Semen Modulates Inflammation and Angiogenesis in the Reproductive Tract of Female Rabbits.

The maternal environment modulates immune responses to facilitate embryo development and ensure pregnancy. Unraveling this modulation could improve the livestock breeding systems. Here it is hypothesized that the exposure of the female rabbit reproductive tract to semen, as well as to early embryos, modulates inflammation and angiogenesis among different tissue segments. qPCR analysis of the gene expression changes of the anti-inflammatory interleukin-10 (IL10) and transforming growth factor beta family (TGFß1-3) and the angiogenesis mediator vascular endothelial growth factor (VEGF-A) were examined in response to mating or insemination with sperm-free seminal plasma (SP). Reproductive tract segment (cervix to infundibulum) samples were obtained in Experiment 1, 20 h after gonadotropin-releasing hormone (GnRH) stimulation (control), natural mating (NM) or vaginal infusion with sperm-free SP (SP-AI). Additionally, segmented samples were also obtained at 10, 24, 36, 68 or 72 h after GnRH-stimulation and natural mating (Experiment 2). The results of gene expression, analyzed by quantitative PCR, showed that NM effects were mainly localized in the uterine tissues, depicting clear temporal variation, while SP-AI effects were restricted to the oviduct. Changes in anti-inflammatory and angiogenesis mediators indicate an early response in the uterus and a late modulation in the oviduct either induced by semen or preimplantation embryos. This knowledge could be used in the implementation of physiological strategies in breeding systems to face the new challenges on rabbit productivity and sustainability.
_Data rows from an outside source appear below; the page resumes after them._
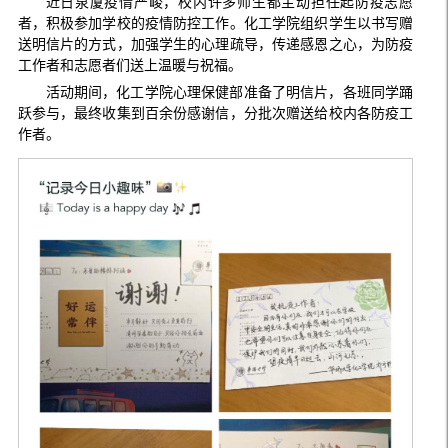
近日泉厦疫情严峻，校内许多师生都主动担任起防疫志愿
者，积极参加学校的疫情防控工作。化工学院组织学生以书写赠
送明信片的方式，加强学生的心理疏导，传递感恩之心，为防疫
工作者和志愿者们送上温暖与祝福。
活动期间，化工学院心理保健部准备了明信片，各班同学踊
跃参与，最终收集到百余份感谢信，分批次赠送给校内各防疫工
作者。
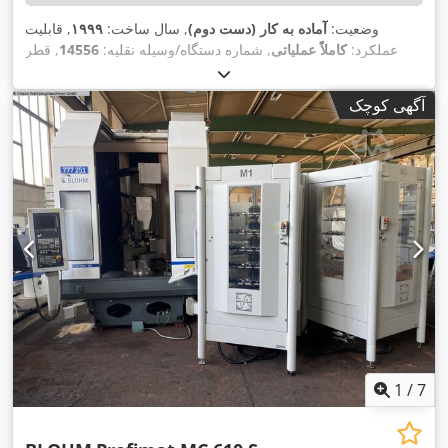
وضعیت:
آماده به کار (دست دوم)
, سال ساخت:
۱۹۹۹
, قابلیت
عملکرد:
کاملاً عملیاتی
, شماره دستگاه/وسیله نقلیه:
14556
, قطر
۹۰۰ میلی‌متر
,
, مسافت جابجایی محور X:
سنگ سنباده:
۴۰۰ میلی‌متر
۳۶۰
, مسافت حرکت محور Z:
۵۵۰ میلی‌متر
مسافت حرکت محور Y:
آگهی کوچک
,
میلی‌متر
, سرعت اسپیندل سنگ زنی:
۳٬۴۰۰ دور/دقیقه
1
/
7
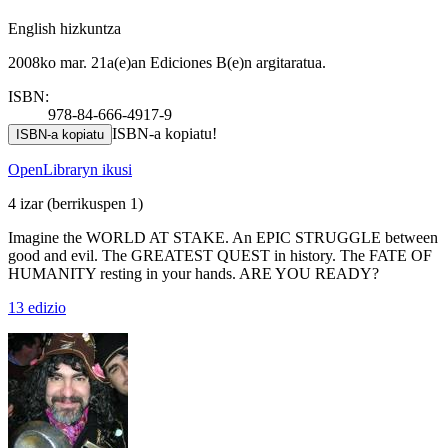
English hizkuntza
2008ko mar. 21a(e)an Ediciones B(e)n argitaratua.
ISBN:
978-84-666-4917-9
ISBN-a kopiatu!
ISBN-a kopiatu
OpenLibraryn ikusi
4 izar
(berrikuspen 1)
Imagine the WORLD AT STAKE. An EPIC STRUGGLE between
good and evil. The GREATEST QUEST in history. The FATE OF
HUMANITY resting in your hands. ARE YOU READY?
13 edizio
Allogeneic Embryos Disregulate Leukemia Inhibitory Factor (LIF) and Its Receptor in the Porcine Endometrium During Implantation.
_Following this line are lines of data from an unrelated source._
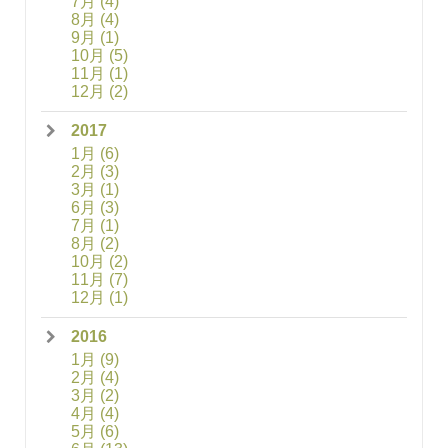
7月
(4)
8月
(4)
9月
(1)
10月
(5)
11月
(1)
12月
(2)
2017
1月
(6)
2月
(3)
3月
(1)
6月
(3)
7月
(1)
8月
(2)
10月
(2)
11月
(7)
12月
(1)
2016
1月
(9)
2月
(4)
3月
(2)
4月
(4)
5月
(6)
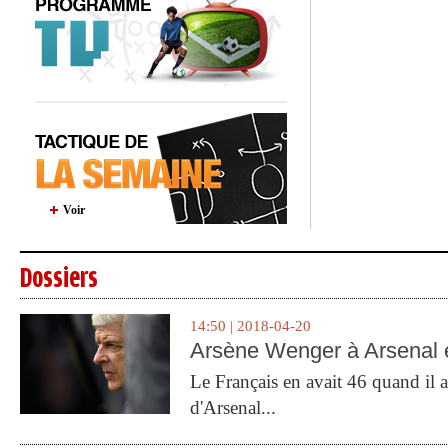
Voir
Dossiers
14:50 | 2018-04-20
Arsène Wenger à Arsenal e
Le Français en avait 46 quand il a 
d'Arsenal...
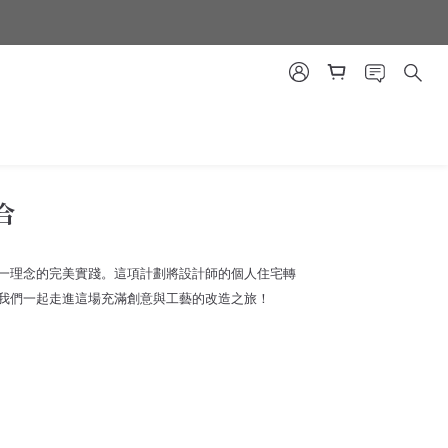
合
一理念的完美實踐。這項計劃將設計師的個人住宅轉
我們一起走進這場充滿創意與工藝的改造之旅！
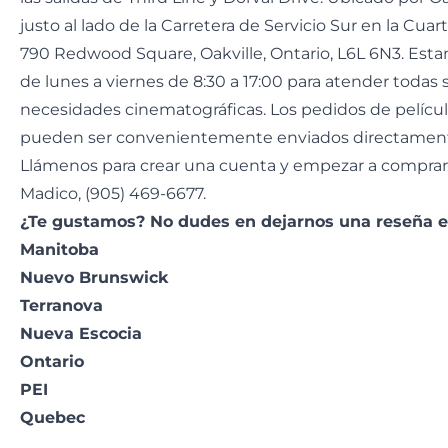
justo al lado de la Carretera de Servicio Sur en la Cuar
790 Redwood Square, Oakville, Ontario, L6L 6N3. Est
de lunes a viernes de 8:30 a 17:00 para atender todas 
necesidades cinematográficas. Los pedidos de pelícu
pueden ser convenientemente enviados directamente
Llámenos para crear una cuenta y empezar a comprar 
Madico, (905) 469-6677.
¿Te gustamos? No dudes en
dejarnos una reseña
e
Manitoba
Nuevo Brunswick
Terranova
Nueva Escocia
Ontario
PEI
Quebec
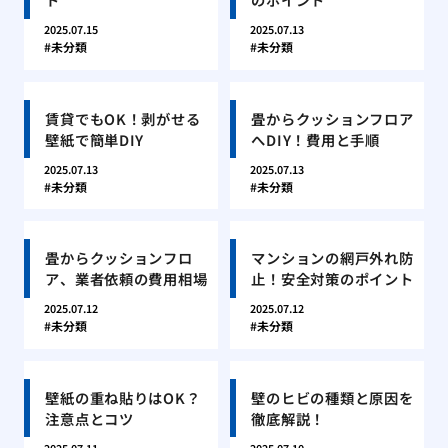
2025.07.15
2025.07.13
未分類
未分類
賃貸でもOK！剥がせる
畳からクッションフロア
壁紙で簡単DIY
へDIY！費用と手順
2025.07.13
2025.07.13
未分類
未分類
畳からクッションフロ
マンションの網戸外れ防
ア、業者依頼の費用相場
止！安全対策のポイント
2025.07.12
2025.07.12
未分類
未分類
壁紙の重ね貼りはOK？
壁のヒビの種類と原因を
注意点とコツ
徹底解説！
Despite its advantages for pig breeding, embryo transfer (ET) has a major handicap: high embryo mortality during the pre- and implantation period, probably caused by divergent phenomena of tolerance between the immunologically unrelated (i.e., allogeneic) embryos and the recipient sow. Thus, to reach a similar maternal tolerance as in conventional breeding by artificial insemination (AI) would be the key to ET-success. For this reason, we studied the expression of the leukemia inhibitory factor (LIF) cytokine and its receptor in the pig endometrium during the implantation period (days 18 and 24) in sows subjected to ET (AL group) vs. post-cervical-AI controls (Hemi-AL group). Quantification of expression was performed at both mRNA (rt-qPCR) and protein (WB) levels. The expression of endometrial LIF on day 24 was considerably lower in ET than in AI pregnancies. Correlations between endometrial mRNA levels of LIF and LIF-R showed that, contrary to early AI-pregnancies, ET-pregnancies lack an inverse relation between cytokine and receptor levels. In conclusion, ET-pregnancies lack sufficient endometrial levels of LIF to develop adequate immunotolerance mechanisms to prevent the rejection of allogeneic ET-embryos.